• Okuma metni:
:::

Dünkü Akşam gazetesinin manşetine göre muvazzaf bir kurmay albay Ergenekon soruşturması bağlamında tutuklanmışmış. Bu haberden sonra Ergenekon ile Türk Silahlı Kuvvetleri arasında var olduğu iddia edilen ilişki daha yakın plana alınacaktır. Bu satırların yazarı Ergenekon bağlamında ya da başka yerlerde varsa bir yanlışlık veya kanunsuzluk üstüne gidilisin ister, lakin konunun damoklesin kılıcı gibi iktidara muhalefet edenlerin başında sallandırılmasına ise karşı çıkar.. Dolayısı ile bu işin artık sonuçlandırılması gerekiyor. Bu arada TSK da yapılan soruşturmanın kendi imajına zarar vermemesini dikkate almak durumundadır.. Bugün bırakın sıradan insanları devletin güvenliğinde çalışmış eski üst-düzey bürokratlar bile bu soruşturmanın amacı ve hedefini izah edemiyor... Bu operasyona topyekün temizlenme de diyemeyiz zira Güneydoğuda savaş sürecinden geçen ve hâlâ bunu yaşayan bir ülkenin bazı mahremiyetleri elbette olacaktır, bu eşyanın tabiatıdır.. Dolayısı ile soruşturmada bazı şeyler yer almayacağına göre sınır nerede çizilecek belli değildir. Bu arada Ergenekon işinin bugünlerde genişleyeceği ve bazı büyük yolsuzlukları da deşifre edecek kodları verebileceği iddiaları var..

:::

• Sen dene: Metne göre Akşam gazetesinin manşetinde, Ergenekon soruşturmasında kimin tutuklandığı yazıyor?

• Verilen bilgiler:
:::

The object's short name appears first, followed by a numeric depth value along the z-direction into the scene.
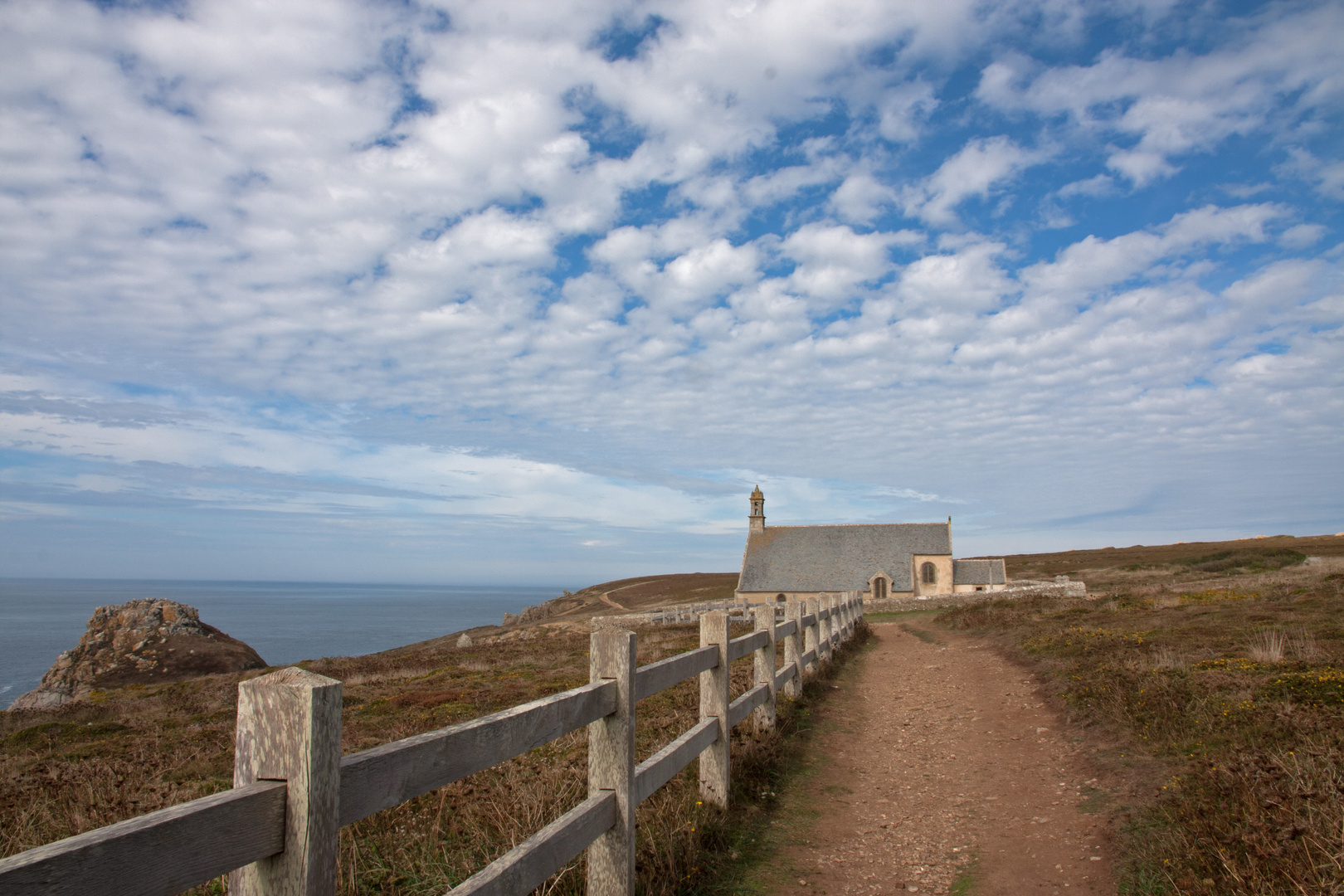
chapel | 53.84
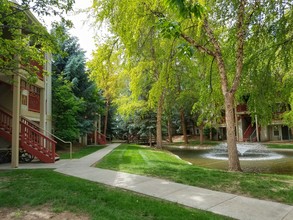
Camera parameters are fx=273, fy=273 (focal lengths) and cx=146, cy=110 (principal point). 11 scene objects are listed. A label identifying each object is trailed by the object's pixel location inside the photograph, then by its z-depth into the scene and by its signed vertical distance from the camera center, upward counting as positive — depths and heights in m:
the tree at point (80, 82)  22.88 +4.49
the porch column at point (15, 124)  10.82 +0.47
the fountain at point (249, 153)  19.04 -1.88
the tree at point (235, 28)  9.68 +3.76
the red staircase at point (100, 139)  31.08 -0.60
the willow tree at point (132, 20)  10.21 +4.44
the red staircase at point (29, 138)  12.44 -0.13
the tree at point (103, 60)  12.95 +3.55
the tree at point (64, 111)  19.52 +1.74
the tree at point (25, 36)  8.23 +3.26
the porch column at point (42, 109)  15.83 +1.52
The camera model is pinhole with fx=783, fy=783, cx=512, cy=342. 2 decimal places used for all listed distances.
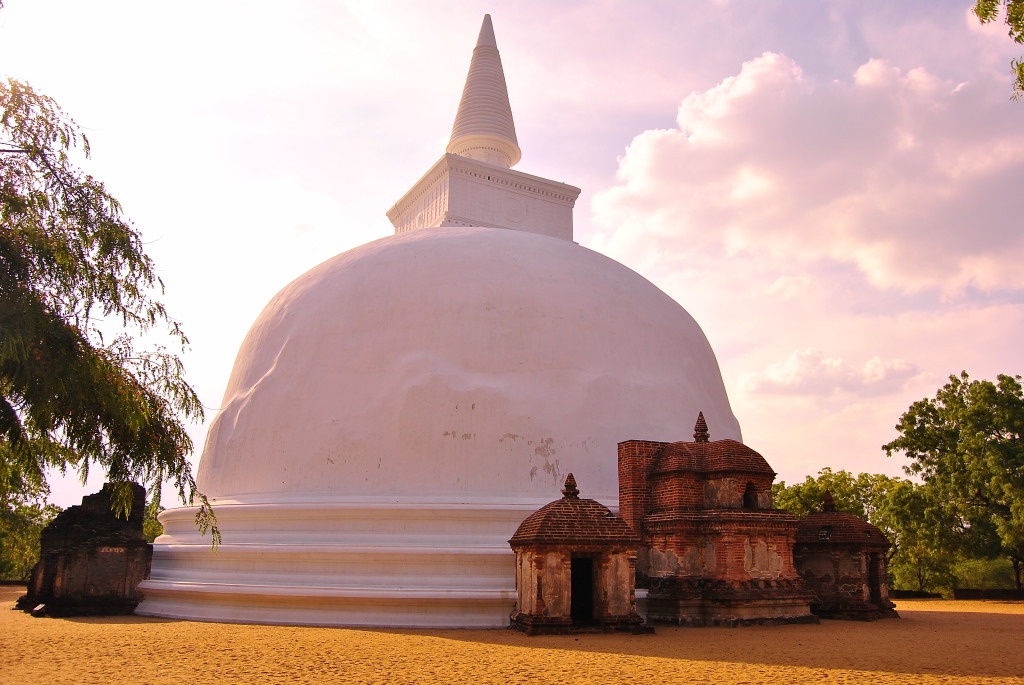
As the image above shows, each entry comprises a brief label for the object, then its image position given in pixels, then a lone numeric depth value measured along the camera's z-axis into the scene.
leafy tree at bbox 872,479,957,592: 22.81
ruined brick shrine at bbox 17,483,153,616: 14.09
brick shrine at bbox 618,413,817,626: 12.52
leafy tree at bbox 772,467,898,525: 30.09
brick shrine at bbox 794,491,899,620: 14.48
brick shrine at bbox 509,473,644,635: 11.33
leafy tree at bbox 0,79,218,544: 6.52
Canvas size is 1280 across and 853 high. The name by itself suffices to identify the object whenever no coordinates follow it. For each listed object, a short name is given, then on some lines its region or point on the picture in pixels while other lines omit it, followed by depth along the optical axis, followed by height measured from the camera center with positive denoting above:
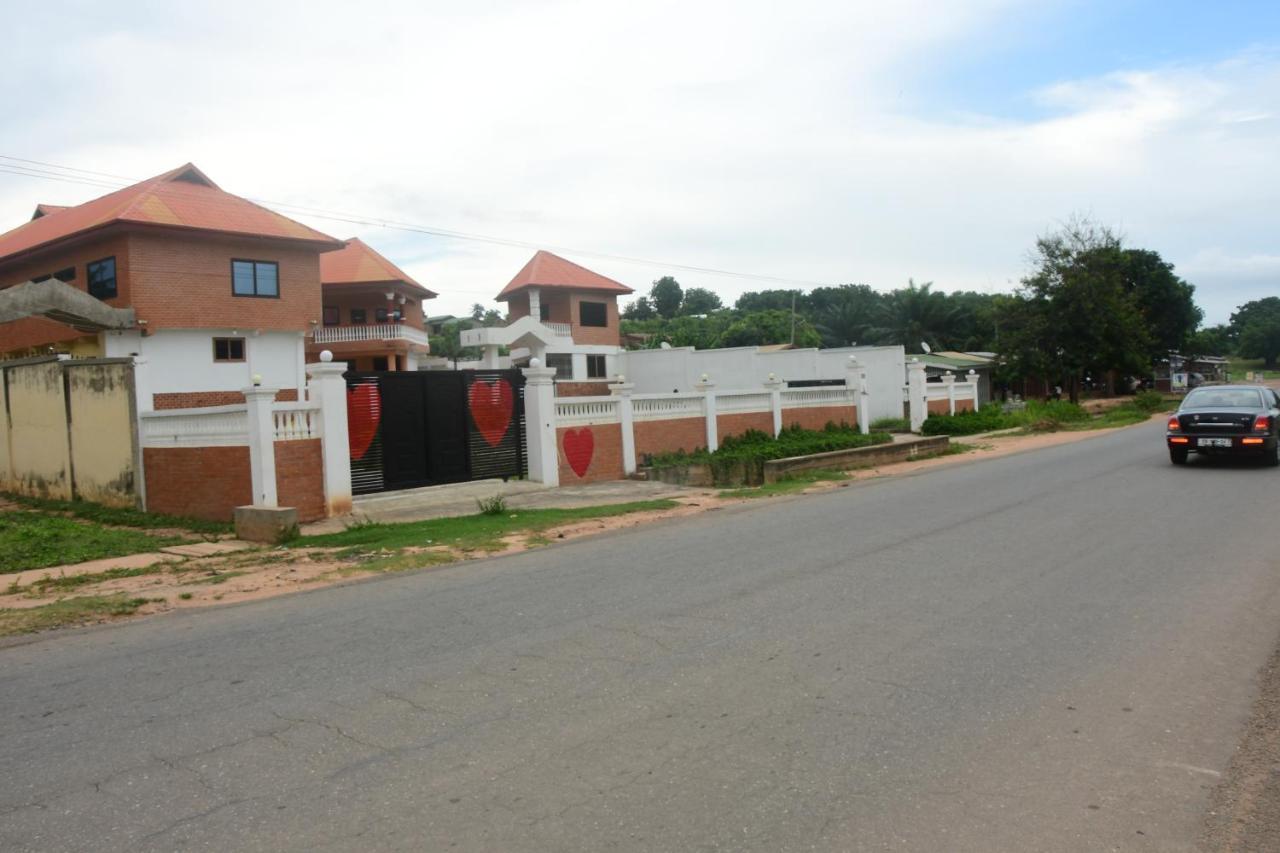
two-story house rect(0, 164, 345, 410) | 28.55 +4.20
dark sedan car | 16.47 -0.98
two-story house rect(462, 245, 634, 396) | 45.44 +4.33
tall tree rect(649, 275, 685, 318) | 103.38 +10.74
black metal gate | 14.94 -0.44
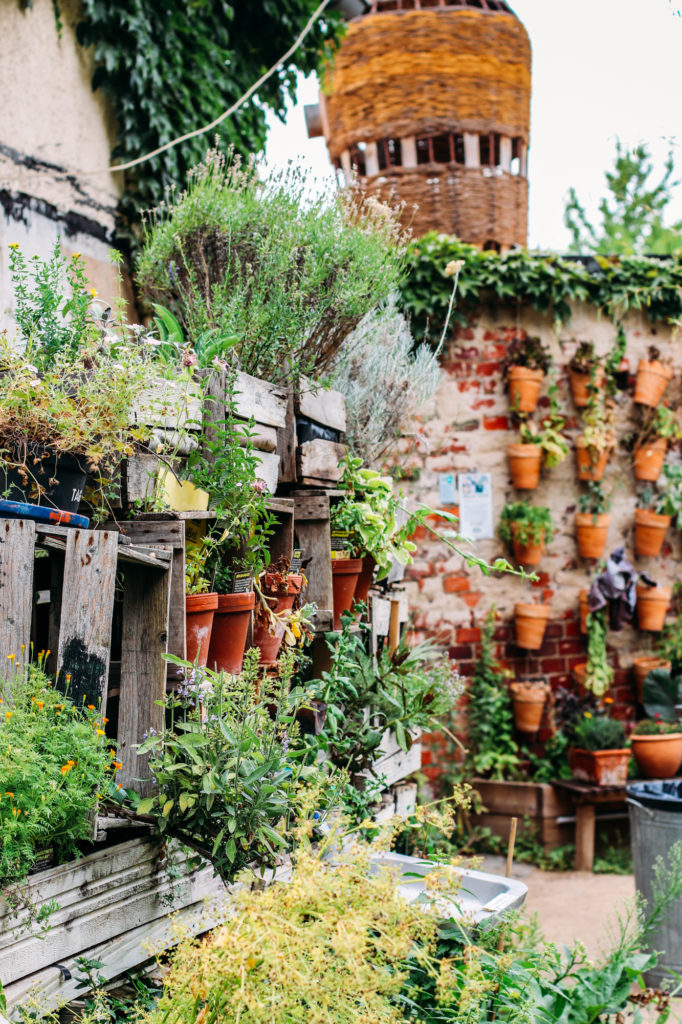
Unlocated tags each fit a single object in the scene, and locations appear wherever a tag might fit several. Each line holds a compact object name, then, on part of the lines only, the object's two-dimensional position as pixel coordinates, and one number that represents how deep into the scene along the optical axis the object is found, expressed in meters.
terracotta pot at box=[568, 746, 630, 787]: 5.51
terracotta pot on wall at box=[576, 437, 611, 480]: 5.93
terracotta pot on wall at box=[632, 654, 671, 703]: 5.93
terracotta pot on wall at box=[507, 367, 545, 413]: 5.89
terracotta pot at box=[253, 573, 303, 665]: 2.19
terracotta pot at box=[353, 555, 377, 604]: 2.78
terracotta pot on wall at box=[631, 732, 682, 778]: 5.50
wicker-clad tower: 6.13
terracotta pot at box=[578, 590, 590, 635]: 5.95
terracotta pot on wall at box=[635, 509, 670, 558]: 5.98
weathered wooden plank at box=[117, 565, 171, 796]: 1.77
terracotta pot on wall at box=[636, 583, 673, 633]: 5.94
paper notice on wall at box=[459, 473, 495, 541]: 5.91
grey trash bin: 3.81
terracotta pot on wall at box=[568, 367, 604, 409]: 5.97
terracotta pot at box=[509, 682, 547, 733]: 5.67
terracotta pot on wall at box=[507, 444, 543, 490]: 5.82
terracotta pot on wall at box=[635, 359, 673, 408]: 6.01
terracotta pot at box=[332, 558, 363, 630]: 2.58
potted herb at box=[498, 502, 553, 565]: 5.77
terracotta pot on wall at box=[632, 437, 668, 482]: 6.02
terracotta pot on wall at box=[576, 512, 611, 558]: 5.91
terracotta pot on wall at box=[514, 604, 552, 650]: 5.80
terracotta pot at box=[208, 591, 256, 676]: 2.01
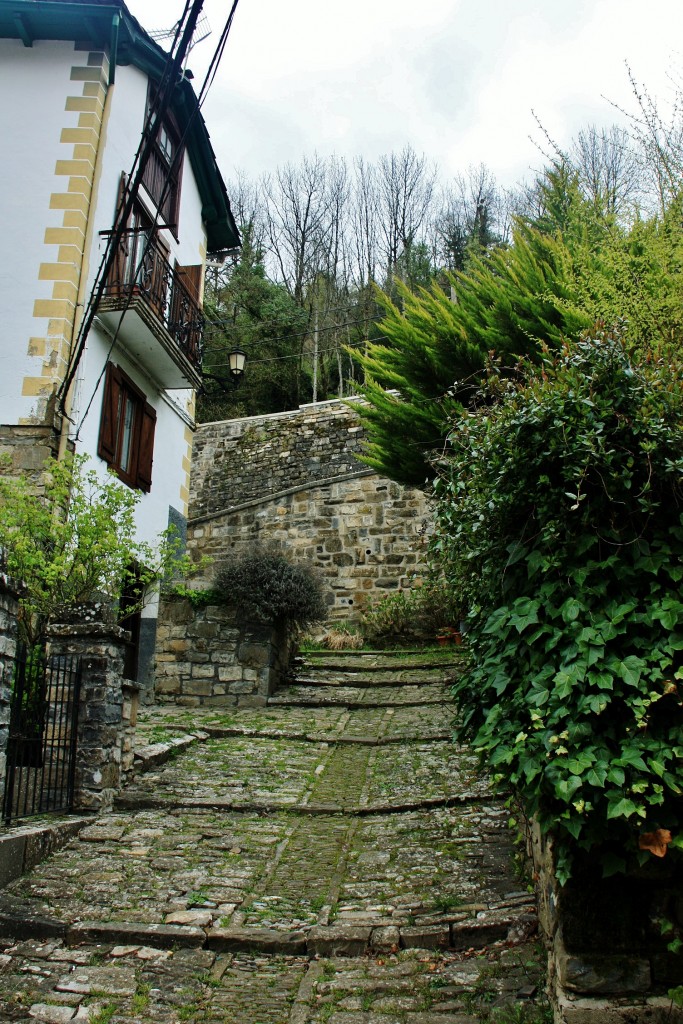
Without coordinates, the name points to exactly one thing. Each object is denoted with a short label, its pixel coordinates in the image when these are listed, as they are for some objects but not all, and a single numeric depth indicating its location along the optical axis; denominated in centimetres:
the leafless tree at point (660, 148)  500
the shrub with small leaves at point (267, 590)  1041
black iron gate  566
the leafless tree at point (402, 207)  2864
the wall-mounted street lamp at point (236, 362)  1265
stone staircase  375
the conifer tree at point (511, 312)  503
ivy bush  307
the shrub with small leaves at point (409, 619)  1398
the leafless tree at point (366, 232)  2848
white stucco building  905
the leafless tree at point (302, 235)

:::

• Cevap alanı: Muvazzaf bir kurmay albay.